*What you have to do:* Write out the items below word for word, starting at the very beginning and stopping after the line that contains "Software is not physical.".

*** Records supplied

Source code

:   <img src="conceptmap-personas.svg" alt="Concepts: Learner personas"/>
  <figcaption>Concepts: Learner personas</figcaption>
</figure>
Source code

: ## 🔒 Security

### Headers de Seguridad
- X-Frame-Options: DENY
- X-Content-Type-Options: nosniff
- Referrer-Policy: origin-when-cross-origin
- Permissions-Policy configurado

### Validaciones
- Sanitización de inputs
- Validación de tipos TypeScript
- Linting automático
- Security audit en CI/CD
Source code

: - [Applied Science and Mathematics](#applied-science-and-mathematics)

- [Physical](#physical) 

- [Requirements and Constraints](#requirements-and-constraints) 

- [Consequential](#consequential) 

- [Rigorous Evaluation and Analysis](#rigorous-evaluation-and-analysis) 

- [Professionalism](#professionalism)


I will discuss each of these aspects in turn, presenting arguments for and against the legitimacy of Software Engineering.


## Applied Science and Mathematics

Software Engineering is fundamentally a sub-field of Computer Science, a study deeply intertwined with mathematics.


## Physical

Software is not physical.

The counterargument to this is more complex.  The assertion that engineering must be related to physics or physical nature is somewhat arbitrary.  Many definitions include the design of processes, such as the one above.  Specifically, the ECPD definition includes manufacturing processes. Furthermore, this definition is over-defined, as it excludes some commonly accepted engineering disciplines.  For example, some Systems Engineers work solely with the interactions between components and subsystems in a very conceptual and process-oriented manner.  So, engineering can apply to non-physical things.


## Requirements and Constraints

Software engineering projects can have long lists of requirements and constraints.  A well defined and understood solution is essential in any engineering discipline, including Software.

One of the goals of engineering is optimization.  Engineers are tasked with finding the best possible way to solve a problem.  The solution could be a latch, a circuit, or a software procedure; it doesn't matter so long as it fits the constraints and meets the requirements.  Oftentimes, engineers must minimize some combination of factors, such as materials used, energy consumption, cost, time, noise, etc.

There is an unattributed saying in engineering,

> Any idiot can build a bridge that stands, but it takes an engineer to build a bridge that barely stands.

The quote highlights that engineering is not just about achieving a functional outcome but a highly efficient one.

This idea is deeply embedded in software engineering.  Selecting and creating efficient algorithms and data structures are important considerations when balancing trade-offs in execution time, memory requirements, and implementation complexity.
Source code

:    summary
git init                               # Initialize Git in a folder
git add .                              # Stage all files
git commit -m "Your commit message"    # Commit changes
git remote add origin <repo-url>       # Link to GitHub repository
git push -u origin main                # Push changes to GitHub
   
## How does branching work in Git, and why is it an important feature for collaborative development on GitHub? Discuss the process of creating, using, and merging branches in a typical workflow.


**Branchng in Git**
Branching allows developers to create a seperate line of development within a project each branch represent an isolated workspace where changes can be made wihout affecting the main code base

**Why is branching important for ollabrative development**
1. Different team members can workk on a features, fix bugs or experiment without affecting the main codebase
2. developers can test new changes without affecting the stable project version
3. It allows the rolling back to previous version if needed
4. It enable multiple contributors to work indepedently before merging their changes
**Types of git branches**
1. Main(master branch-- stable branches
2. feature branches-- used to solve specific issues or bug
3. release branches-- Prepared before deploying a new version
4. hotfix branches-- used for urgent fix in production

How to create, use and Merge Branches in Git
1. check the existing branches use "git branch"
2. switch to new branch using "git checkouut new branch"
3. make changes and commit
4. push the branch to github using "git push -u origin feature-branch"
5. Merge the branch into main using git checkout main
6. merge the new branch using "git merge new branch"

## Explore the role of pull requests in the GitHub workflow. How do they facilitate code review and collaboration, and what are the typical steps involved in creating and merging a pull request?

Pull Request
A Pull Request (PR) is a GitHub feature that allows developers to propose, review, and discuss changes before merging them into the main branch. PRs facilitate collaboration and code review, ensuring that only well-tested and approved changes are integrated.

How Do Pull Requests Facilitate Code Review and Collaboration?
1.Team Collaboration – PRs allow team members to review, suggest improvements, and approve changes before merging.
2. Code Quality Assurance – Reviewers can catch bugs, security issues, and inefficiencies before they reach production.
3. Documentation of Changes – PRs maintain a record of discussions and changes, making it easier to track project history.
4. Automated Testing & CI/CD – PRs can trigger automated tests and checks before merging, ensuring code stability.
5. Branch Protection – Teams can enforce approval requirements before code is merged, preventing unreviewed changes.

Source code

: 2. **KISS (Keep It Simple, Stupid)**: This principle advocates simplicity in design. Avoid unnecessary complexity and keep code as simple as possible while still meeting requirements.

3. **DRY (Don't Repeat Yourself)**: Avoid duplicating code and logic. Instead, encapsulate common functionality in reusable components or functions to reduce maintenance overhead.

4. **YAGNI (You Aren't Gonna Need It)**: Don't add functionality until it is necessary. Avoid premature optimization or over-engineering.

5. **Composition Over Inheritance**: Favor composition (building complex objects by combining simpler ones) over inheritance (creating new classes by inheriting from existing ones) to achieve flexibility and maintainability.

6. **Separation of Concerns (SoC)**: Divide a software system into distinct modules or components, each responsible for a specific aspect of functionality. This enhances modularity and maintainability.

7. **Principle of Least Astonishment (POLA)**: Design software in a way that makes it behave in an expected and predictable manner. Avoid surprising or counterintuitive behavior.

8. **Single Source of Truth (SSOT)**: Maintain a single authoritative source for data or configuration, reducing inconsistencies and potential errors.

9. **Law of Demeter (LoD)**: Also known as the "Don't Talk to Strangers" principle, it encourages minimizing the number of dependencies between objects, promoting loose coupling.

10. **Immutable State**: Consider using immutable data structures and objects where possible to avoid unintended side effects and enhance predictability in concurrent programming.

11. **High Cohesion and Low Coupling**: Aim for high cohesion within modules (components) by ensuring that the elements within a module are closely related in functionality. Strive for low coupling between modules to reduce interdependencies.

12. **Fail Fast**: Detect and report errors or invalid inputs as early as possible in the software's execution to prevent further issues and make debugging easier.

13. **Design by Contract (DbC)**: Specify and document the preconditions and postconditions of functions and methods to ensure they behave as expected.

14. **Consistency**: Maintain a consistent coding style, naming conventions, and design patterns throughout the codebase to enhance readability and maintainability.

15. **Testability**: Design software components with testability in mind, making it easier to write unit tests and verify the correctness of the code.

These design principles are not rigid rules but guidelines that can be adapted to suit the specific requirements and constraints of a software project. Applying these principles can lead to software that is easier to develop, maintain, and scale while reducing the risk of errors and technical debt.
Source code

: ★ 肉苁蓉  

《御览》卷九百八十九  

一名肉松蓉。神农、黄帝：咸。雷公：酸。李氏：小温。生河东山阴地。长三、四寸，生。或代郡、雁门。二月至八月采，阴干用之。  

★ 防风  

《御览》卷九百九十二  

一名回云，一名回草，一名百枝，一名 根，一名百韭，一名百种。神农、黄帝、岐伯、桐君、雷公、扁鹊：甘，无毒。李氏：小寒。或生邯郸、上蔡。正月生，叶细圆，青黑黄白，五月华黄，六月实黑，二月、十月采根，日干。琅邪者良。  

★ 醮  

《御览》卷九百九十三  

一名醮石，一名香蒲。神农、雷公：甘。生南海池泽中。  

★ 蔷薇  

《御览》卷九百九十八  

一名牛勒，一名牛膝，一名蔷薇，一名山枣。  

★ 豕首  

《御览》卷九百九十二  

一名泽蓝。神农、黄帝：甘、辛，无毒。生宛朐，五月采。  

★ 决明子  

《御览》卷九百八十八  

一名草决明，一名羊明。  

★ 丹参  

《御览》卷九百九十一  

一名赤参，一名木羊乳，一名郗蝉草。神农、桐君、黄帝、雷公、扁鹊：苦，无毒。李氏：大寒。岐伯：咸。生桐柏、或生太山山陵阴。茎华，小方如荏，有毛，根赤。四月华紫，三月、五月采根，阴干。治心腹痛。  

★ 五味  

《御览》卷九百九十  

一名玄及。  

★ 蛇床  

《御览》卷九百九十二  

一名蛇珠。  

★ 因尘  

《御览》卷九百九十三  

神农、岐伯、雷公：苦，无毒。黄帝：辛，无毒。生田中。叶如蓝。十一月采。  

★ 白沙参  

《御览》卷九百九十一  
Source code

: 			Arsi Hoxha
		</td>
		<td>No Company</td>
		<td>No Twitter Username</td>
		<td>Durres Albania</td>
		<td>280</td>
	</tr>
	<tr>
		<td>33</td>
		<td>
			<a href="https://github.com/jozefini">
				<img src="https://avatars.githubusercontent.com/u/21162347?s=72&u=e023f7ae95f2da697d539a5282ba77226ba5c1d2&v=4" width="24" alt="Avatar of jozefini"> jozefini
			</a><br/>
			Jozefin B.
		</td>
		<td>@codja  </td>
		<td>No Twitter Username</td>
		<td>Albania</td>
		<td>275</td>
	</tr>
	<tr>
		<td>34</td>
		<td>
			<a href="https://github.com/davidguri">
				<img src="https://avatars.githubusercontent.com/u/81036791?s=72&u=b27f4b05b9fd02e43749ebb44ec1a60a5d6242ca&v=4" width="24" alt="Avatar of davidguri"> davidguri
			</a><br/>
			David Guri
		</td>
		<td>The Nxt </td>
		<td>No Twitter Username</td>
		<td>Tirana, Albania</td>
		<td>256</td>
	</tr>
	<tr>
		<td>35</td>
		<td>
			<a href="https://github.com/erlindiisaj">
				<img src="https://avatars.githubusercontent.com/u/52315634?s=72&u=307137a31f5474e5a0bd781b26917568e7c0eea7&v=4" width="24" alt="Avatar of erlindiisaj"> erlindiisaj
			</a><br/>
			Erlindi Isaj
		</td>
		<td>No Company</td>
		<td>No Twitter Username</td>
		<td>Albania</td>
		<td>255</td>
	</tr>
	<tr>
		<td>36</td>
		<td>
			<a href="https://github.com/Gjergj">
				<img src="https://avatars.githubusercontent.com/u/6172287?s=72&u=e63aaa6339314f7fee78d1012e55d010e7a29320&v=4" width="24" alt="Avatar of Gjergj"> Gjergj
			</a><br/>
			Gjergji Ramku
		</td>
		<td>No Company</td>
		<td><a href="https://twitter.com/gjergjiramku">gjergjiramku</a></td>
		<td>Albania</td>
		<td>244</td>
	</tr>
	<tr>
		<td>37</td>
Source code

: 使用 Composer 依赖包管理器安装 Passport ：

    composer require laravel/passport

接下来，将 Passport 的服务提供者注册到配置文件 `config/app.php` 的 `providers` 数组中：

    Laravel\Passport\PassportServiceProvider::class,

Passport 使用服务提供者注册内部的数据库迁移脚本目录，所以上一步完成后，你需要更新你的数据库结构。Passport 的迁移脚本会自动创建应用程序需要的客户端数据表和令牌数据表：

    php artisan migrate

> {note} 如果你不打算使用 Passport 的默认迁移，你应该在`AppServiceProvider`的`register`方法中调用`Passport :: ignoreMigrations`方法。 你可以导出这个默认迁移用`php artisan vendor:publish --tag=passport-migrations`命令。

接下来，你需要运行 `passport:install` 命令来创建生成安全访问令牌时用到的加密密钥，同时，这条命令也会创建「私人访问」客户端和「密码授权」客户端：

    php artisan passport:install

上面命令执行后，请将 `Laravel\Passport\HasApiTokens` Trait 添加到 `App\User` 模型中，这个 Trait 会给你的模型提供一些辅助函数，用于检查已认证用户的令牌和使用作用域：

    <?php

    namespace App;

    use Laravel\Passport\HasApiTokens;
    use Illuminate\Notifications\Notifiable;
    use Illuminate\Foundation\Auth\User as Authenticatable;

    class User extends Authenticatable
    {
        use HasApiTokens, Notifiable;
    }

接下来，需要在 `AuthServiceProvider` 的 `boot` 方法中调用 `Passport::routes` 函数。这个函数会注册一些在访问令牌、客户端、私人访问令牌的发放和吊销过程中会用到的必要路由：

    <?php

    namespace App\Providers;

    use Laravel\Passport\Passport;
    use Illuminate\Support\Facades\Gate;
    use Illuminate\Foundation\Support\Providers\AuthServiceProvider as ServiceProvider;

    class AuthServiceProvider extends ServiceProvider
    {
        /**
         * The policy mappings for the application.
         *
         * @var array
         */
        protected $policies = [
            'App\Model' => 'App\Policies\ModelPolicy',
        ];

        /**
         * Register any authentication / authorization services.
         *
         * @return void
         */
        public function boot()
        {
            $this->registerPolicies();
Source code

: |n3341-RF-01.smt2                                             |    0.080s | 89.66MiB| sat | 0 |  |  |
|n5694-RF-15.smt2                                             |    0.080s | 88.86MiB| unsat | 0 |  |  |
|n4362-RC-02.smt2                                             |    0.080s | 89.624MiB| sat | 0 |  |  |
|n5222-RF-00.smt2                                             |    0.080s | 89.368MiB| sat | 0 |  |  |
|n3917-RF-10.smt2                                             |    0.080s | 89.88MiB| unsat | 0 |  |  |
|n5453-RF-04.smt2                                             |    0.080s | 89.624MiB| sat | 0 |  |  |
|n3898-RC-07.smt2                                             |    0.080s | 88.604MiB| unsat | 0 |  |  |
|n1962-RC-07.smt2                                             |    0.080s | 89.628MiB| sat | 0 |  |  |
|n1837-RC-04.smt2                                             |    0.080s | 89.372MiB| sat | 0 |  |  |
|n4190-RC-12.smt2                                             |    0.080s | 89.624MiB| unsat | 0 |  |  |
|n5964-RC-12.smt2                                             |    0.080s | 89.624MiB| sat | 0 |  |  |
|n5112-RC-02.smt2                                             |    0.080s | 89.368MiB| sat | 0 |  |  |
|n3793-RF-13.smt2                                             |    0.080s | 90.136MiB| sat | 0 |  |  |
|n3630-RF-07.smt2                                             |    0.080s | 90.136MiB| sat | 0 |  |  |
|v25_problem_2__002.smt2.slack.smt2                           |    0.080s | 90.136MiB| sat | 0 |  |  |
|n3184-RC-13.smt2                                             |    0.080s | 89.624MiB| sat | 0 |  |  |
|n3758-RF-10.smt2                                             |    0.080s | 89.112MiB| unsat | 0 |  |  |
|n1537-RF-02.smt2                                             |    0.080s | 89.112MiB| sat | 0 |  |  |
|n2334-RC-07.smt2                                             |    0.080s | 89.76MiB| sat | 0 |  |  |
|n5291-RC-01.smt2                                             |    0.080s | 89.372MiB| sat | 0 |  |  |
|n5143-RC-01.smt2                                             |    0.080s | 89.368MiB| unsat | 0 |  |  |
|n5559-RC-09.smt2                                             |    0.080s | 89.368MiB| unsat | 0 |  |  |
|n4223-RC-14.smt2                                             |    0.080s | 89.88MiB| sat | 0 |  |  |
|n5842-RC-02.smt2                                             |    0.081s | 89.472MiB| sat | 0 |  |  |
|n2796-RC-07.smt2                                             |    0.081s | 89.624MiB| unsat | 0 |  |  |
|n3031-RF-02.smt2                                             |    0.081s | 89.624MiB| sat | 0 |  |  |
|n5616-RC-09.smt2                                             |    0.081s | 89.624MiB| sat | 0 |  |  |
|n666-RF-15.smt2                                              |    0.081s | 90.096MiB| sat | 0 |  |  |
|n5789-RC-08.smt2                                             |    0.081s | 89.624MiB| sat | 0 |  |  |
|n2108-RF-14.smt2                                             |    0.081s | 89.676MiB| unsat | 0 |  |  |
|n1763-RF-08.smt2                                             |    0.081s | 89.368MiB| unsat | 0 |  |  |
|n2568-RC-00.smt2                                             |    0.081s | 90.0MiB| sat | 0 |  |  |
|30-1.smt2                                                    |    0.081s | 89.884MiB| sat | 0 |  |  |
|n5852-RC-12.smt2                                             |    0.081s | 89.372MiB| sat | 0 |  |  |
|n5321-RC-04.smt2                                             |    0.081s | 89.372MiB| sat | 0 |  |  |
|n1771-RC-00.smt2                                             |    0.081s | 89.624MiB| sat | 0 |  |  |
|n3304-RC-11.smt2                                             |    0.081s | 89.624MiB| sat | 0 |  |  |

******

*Answer to the problem:*
Source code

:   <img src="conceptmap-personas.svg" alt="Concepts: Learner personas"/>
  <figcaption>Concepts: Learner personas</figcaption>
</figure>
Source code

: ## 🔒 Security

### Headers de Seguridad
- X-Frame-Options: DENY
- X-Content-Type-Options: nosniff
- Referrer-Policy: origin-when-cross-origin
- Permissions-Policy configurado

### Validaciones
- Sanitización de inputs
- Validación de tipos TypeScript
- Linting automático
- Security audit en CI/CD
Source code

: - [Applied Science and Mathematics](#applied-science-and-mathematics)

- [Physical](#physical) 

- [Requirements and Constraints](#requirements-and-constraints) 

- [Consequential](#consequential) 

- [Rigorous Evaluation and Analysis](#rigorous-evaluation-and-analysis) 

- [Professionalism](#professionalism)


I will discuss each of these aspects in turn, presenting arguments for and against the legitimacy of Software Engineering.


## Applied Science and Mathematics

Software Engineering is fundamentally a sub-field of Computer Science, a study deeply intertwined with mathematics.


## Physical

Software is not physical.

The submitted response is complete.